> **Dataset**:
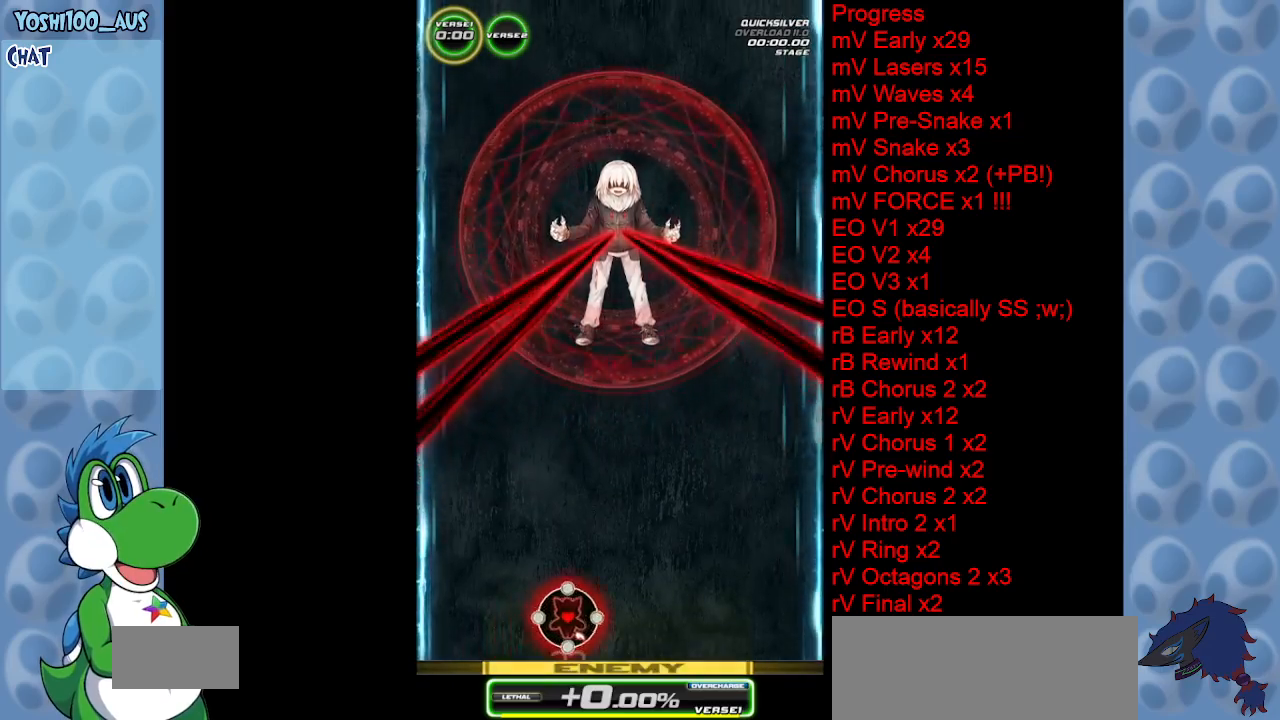
{"keys": ["right"], "events": []}
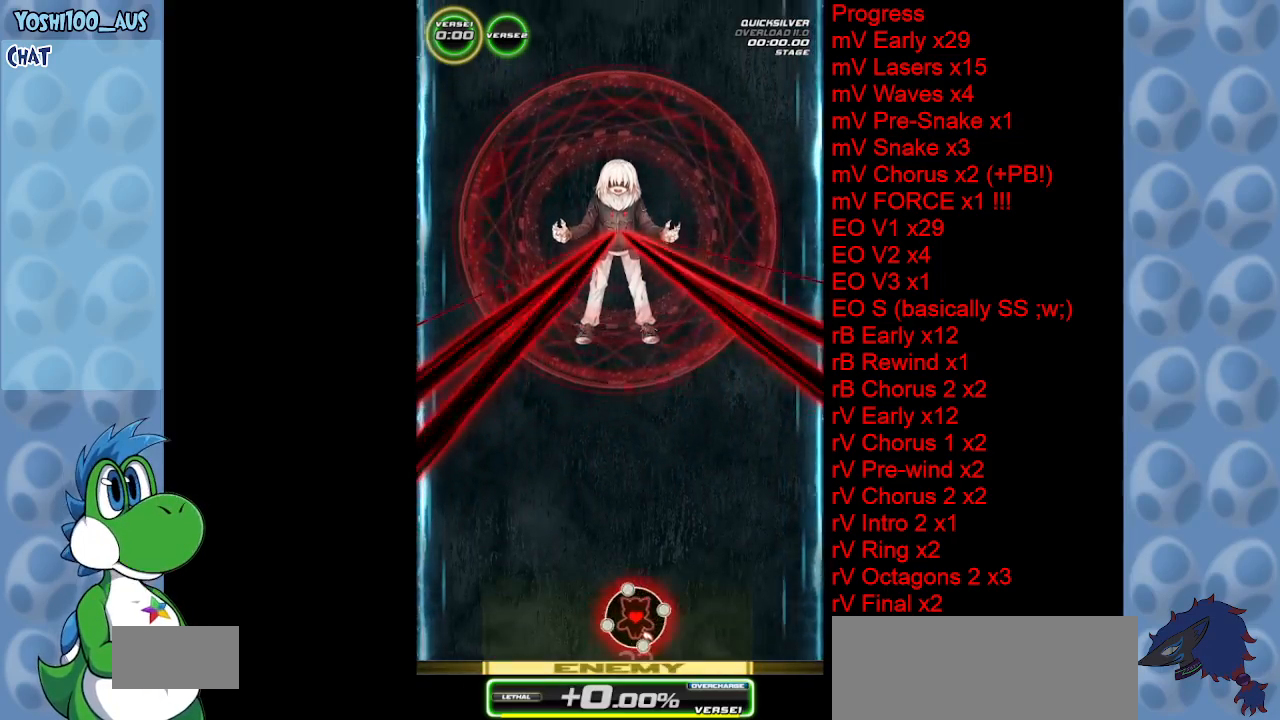
{"keys": [], "events": [[100, "right", "up"]]}
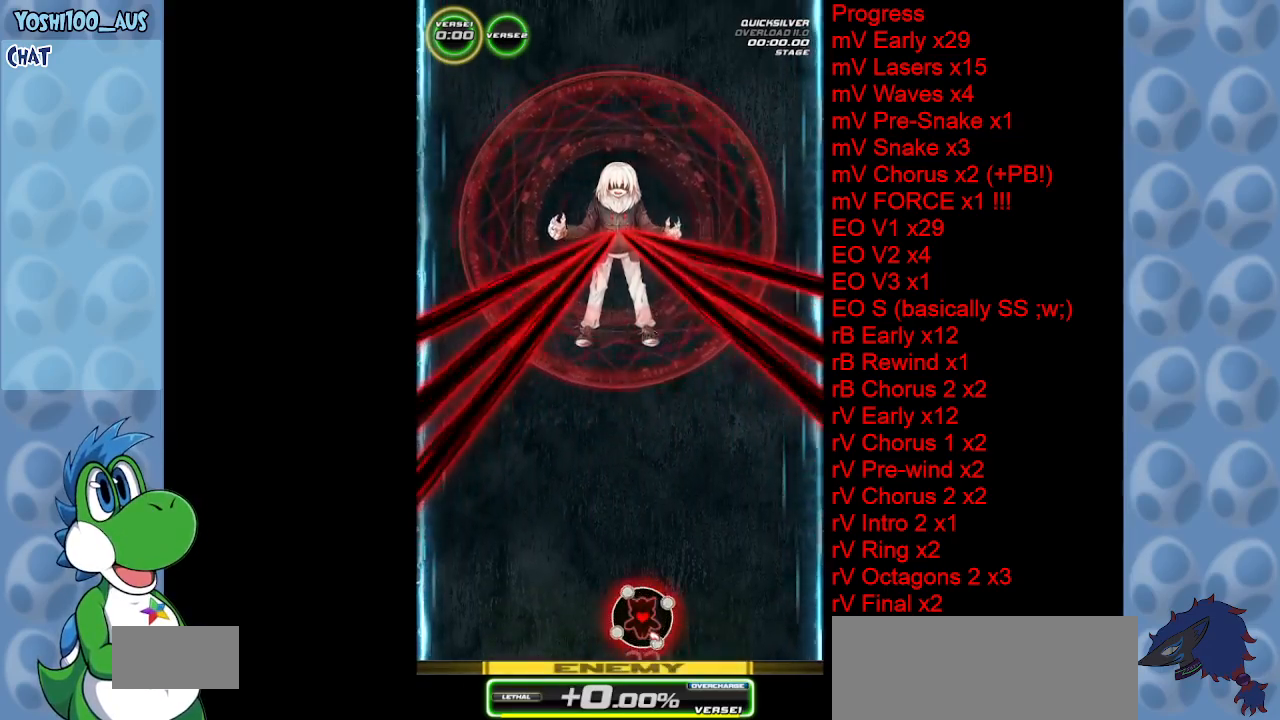
{"keys": [], "events": [[50, "left", "down"], [200, "left", "up"]]}
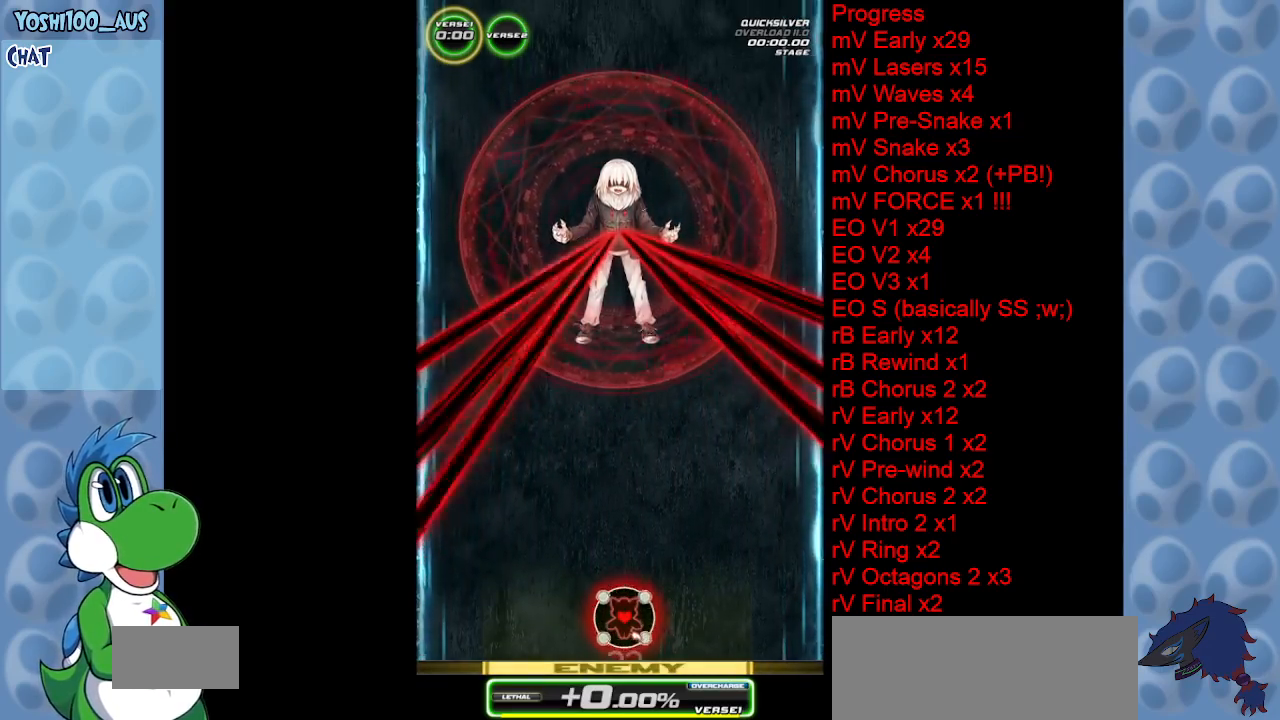
{"keys": [], "events": [[67, "left", "down"], [183, "left", "up"]]}
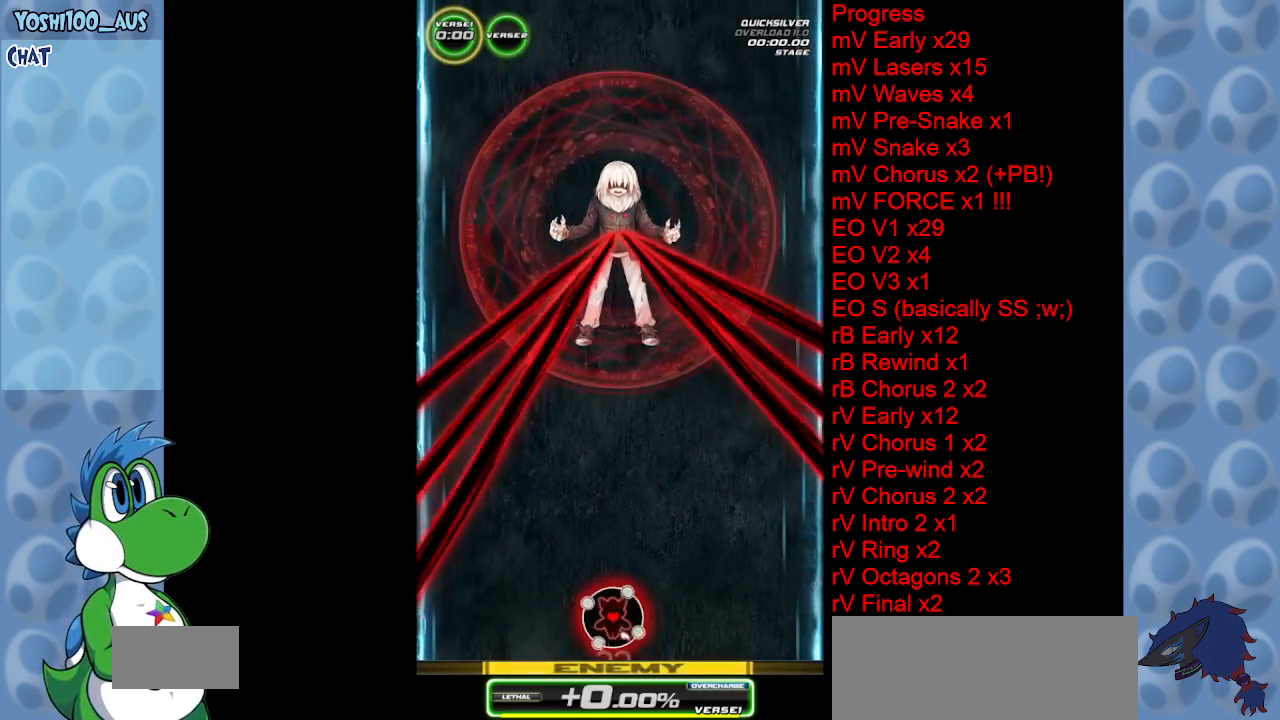
{"keys": [], "events": [[183, "right", "down"], [283, "right", "up"]]}
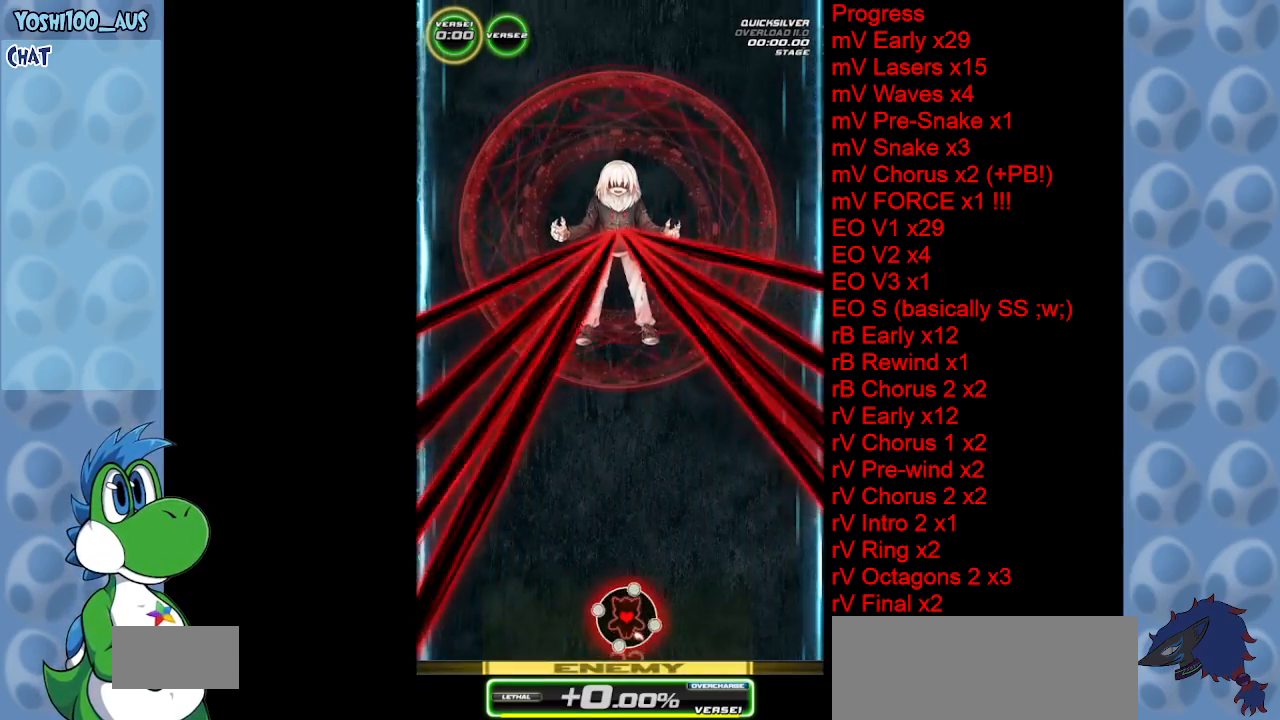
{"keys": [], "events": []}
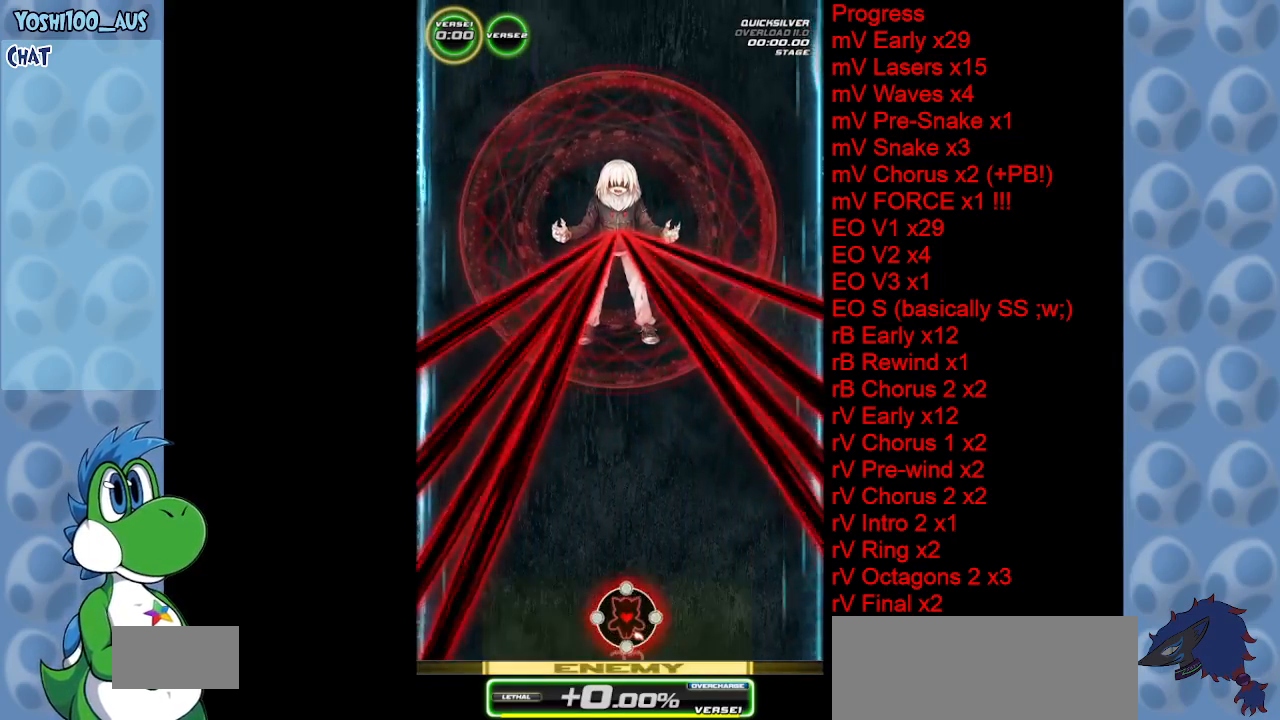
{"keys": [], "events": [[350, "right", "down"], [400, "right", "up"]]}
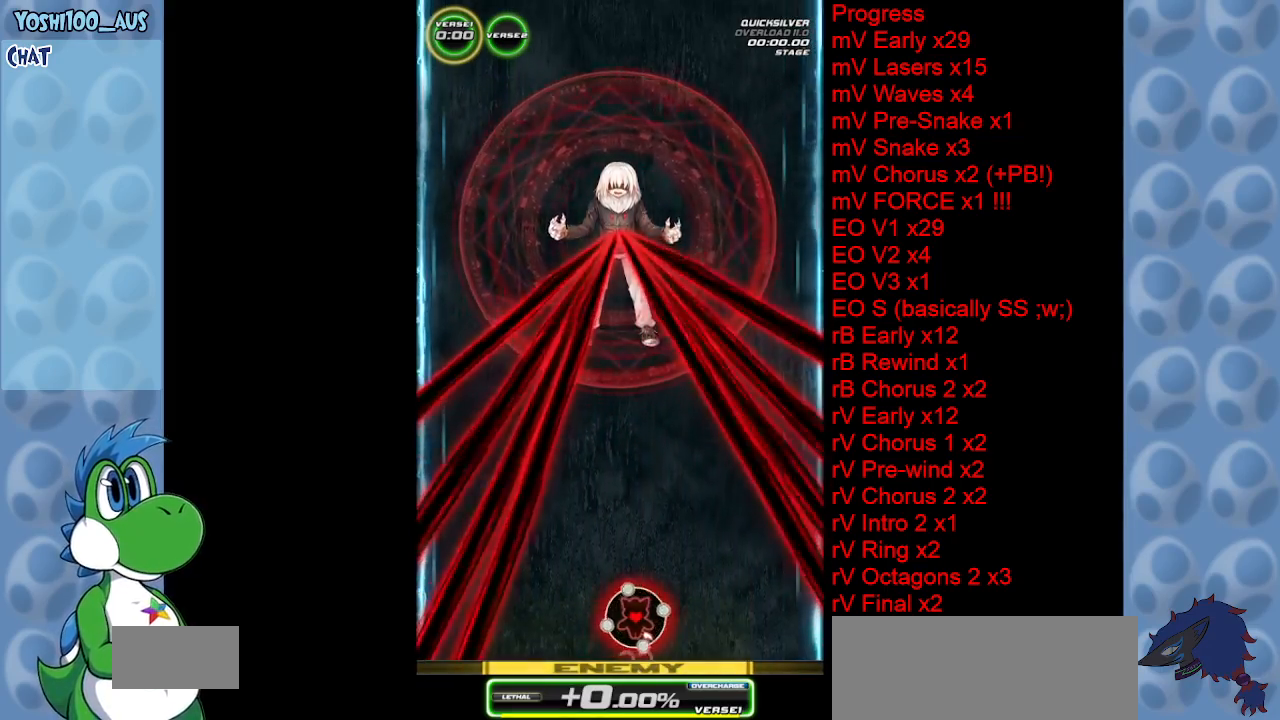
{"keys": [], "events": [[183, "left", "down"], [283, "left", "up"]]}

> **Exercise**: Scan the records above for the string "left", then select every line that holds it.

> **Task solution**:
{"keys": [], "events": [[50, "left", "down"], [200, "left", "up"]]}
{"keys": [], "events": [[67, "left", "down"], [183, "left", "up"]]}
{"keys": [], "events": [[183, "left", "down"], [283, "left", "up"]]}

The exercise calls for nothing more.